Relatedness Pedigree -- build a pedigree from relatedness

License

Notifications You must be signed in to change notification settings

rhagenson/relped

Repository files navigation

relped

status DOI Build Status

Relatedness, as a measure of shared genes, ranges from 0.0 (no relation) to 1.0 (exact clones). By considering all pairwise relatedness among a set of individuals an approximate pedigree, or family tree, can be built. In the past, such a pedigree chart was built manually by a compiling expert biologist. relped automates building such a pedigree, while allowing the expert biologist to overrule automated inference based on known relationships, parentage, and/or demographics.

Installation

Before using relped there are a few programs you need to install:

  • Git: allows you to download relped
  • Go: allows you to compile relped
  • Graphviz: allows you to render relped's output

After installing the programs above, getting relped installed should be as easy as:

go get -u github.com/rhagenson/relped

Input

relped has one required input, Relatedness, and two optional inputs, Parentage and Demographics.

Relatedness

Example:

ID1,ID2,Rel
123,456,0.50
...

Note that your columns must be named ID1,ID2, and Rel. If your file has duplicate entries of the same ID pair in either order, only the last entry will be used. Rel entries may be either a decimal value or one of: PO, FS, HS, U, indicating known parent-offspring, full-sibling, half-sibling, or unrelated pair, respectively.

Parentage

Example:

ID,Sire,Dam
123,456,789
...

Note that your columns must be named ID,Sire, and Dam. If your file contains duplicate ID entries, only the last entry will be used.

Sire and Dam are used the same as if you had added a PO called record into the relatedness input between ID and either Sire or Dam with the additional information of known direction such that Sire and Dam are plotted above ID in the pedigree. Unknown Sire and/or Dam may be denoted via a 0 or ? entry.

Demographics

Example:

ID,Sex,BirthYear
123,Male,1990
...

Note that your columns must be named ID,Sex, and BirthYear. If your file contains duplicate ID entries, only the last entry will be used. Sex entries of either full word or first letter are recognized (e.g. M or Male) -- matching is case insensitive.

Sex is used to change the formatting attributes in the pedigree to distinguish males, females, and individuals of unknown sex. BirthYear is converted to age in the current year under the assumption that all birthdays have passed this year and helps to direct the pedigree so older individuals are plotted above younger individuals.

Output

relped produces a Graphviz-formatted file (directed or undirected, depending on input) with attributes deemed visually appropriate for building pedigrees.

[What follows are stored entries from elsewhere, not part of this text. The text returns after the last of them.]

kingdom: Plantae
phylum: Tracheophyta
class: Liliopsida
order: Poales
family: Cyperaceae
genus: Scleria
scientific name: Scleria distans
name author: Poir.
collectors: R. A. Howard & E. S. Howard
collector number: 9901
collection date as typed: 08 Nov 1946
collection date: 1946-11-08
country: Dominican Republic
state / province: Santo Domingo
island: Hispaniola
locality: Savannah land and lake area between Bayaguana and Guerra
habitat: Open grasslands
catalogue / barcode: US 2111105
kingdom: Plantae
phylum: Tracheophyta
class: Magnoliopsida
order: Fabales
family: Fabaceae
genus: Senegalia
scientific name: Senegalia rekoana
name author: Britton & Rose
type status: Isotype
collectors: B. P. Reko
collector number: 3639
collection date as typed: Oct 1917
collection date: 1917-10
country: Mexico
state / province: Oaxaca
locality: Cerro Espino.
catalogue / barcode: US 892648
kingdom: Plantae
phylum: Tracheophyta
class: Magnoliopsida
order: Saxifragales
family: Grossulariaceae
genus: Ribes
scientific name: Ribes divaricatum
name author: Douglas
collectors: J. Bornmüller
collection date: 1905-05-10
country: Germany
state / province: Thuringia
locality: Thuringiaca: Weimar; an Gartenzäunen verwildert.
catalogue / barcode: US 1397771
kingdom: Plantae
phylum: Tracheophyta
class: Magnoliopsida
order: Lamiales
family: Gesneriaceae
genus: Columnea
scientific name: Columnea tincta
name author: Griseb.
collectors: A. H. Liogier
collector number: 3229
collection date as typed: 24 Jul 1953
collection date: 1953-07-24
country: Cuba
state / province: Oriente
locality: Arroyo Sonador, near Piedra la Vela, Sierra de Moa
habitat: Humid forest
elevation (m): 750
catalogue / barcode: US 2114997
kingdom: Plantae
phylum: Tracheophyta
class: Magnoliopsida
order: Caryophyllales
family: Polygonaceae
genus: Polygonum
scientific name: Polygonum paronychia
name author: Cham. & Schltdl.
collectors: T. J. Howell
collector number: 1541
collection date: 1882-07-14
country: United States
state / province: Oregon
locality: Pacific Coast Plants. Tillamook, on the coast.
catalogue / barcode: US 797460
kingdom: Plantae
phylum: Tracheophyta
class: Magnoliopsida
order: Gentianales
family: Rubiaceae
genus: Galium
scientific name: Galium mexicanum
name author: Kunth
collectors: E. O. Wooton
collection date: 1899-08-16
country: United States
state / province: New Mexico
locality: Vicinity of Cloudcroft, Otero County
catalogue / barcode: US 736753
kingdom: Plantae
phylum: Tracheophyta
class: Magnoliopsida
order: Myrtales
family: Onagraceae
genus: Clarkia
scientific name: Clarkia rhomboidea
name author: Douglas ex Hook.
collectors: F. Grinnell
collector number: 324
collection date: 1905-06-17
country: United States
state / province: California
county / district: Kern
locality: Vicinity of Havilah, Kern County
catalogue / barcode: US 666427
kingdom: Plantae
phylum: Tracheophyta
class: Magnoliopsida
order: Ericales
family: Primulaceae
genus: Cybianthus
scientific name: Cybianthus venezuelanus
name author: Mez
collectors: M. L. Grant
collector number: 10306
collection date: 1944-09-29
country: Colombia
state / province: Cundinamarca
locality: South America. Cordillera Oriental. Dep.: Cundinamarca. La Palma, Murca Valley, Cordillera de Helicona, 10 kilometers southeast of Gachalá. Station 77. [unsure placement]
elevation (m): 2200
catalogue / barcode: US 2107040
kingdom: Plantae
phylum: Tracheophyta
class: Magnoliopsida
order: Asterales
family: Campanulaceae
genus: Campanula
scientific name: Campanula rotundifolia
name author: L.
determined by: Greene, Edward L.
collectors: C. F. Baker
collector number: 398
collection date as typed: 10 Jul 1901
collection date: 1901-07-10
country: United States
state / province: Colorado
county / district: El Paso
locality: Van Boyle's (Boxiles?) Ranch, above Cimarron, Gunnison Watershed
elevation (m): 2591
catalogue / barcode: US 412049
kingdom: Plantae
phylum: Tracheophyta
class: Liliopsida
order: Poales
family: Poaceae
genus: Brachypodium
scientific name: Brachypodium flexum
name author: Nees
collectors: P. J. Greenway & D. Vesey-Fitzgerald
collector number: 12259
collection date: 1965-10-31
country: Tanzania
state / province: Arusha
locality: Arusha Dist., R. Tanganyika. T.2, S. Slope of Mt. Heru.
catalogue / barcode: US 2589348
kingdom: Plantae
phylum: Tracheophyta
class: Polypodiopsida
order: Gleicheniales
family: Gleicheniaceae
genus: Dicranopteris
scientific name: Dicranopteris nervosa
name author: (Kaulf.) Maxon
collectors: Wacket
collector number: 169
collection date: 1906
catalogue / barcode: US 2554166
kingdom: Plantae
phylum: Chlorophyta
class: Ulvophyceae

Unlike in a typically pedigree, all nodes at the same level in the plot may not be the same age, however all connections will be the same between runs of relped.

Example

Usage

Producting one plot

A single run of relped and Graphviz to produce a pedigree can be done as follows:

relped build \
    --relatedness <relatedness> \
    --demographics <demographics> \
    --parentage <parentage> \
    --output <output> \
&& dot -Tsvg -O <output>

Important: How Graphviz plots a pedigree based on a single output from relped is not always visually appropriate for presenting your pedigree nework, therefore we recommend building multiple plots at once.

Producing multiple plots

The below command template can be used to build multiple plots consecutively so that you may pick the most visually appropriate pedigree -- only the layout should change between runs, not the connections therefore all pedigrees should be equal short of visual fitness.

for run in {1..10}
do
  relped build \
    --relatedness <relatedness> \
    --demographics <demographics> \
    --parentage <parentage> \
    --output $run-<output> \
  && dot -Tsvg -O $run-<output>
done

What the above does is loop through the numbers 1-10 (assigning the current number to run), then calls relped with your inputs (<relatedness>, <demographics>, and <parentage>) and writes multiple output files that are prepended with the run number ($run-<output>) -- then it calls Graphviz to produce rendered images in the format stated (note there is no space in -Tsvg).

Contributing

We invite all contributors, please refer to CONTRIBUTING for further details.

License

This work is licensed under the the MIT License, see full terms of use in LICENSE file.